Source records

*** Block opens ***

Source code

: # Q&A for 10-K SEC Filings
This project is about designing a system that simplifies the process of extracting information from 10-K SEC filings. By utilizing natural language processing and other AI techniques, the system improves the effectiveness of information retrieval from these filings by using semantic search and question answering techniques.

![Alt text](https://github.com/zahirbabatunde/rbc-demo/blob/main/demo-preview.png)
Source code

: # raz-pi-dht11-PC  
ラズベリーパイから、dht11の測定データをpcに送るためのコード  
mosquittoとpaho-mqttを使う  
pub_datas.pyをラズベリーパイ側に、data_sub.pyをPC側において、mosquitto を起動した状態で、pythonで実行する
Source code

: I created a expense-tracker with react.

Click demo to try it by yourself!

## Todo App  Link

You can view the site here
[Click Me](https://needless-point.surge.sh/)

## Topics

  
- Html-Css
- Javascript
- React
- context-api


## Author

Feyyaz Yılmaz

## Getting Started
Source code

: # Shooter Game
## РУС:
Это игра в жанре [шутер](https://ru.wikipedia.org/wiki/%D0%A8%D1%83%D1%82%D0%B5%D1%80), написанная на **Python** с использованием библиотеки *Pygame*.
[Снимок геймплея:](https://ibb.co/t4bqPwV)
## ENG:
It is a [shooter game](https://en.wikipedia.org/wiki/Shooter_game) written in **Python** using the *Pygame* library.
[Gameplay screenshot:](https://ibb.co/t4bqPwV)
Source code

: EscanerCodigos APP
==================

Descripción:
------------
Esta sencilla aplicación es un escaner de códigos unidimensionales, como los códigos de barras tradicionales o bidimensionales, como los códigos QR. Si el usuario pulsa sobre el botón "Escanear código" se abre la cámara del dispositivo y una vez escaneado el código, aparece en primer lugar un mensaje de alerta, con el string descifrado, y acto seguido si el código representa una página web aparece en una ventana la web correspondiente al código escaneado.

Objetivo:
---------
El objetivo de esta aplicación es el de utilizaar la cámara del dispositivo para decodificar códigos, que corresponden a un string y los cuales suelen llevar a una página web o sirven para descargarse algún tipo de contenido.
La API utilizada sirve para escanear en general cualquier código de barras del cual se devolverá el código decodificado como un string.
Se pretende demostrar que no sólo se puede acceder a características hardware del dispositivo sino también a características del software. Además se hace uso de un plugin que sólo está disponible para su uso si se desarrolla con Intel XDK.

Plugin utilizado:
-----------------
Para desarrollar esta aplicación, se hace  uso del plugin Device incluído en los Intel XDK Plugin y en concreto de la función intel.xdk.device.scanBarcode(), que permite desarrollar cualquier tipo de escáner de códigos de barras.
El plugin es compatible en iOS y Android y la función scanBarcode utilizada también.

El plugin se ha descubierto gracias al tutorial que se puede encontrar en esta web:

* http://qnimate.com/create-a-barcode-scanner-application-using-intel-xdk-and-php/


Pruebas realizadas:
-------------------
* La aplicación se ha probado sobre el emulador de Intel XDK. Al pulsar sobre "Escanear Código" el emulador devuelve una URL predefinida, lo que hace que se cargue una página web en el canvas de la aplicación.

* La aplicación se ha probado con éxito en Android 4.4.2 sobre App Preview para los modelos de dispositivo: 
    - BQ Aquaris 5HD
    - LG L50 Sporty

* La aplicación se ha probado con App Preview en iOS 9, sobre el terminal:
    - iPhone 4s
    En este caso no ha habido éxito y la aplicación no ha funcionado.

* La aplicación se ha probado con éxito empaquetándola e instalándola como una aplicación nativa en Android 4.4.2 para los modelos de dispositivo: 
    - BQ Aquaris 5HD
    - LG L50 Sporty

*** Block closes ***

[The problem] Your answer must be the lines from the one with "con éxito empaquetándola" through the last line of the data, repeated exactly and with nothing else.

[Response below]
* La aplicación se ha probado con éxito empaquetándola e instalándola como una aplicación nativa en Android 4.4.2 para los modelos de dispositivo: 
    - BQ Aquaris 5HD
    - LG L50 Sporty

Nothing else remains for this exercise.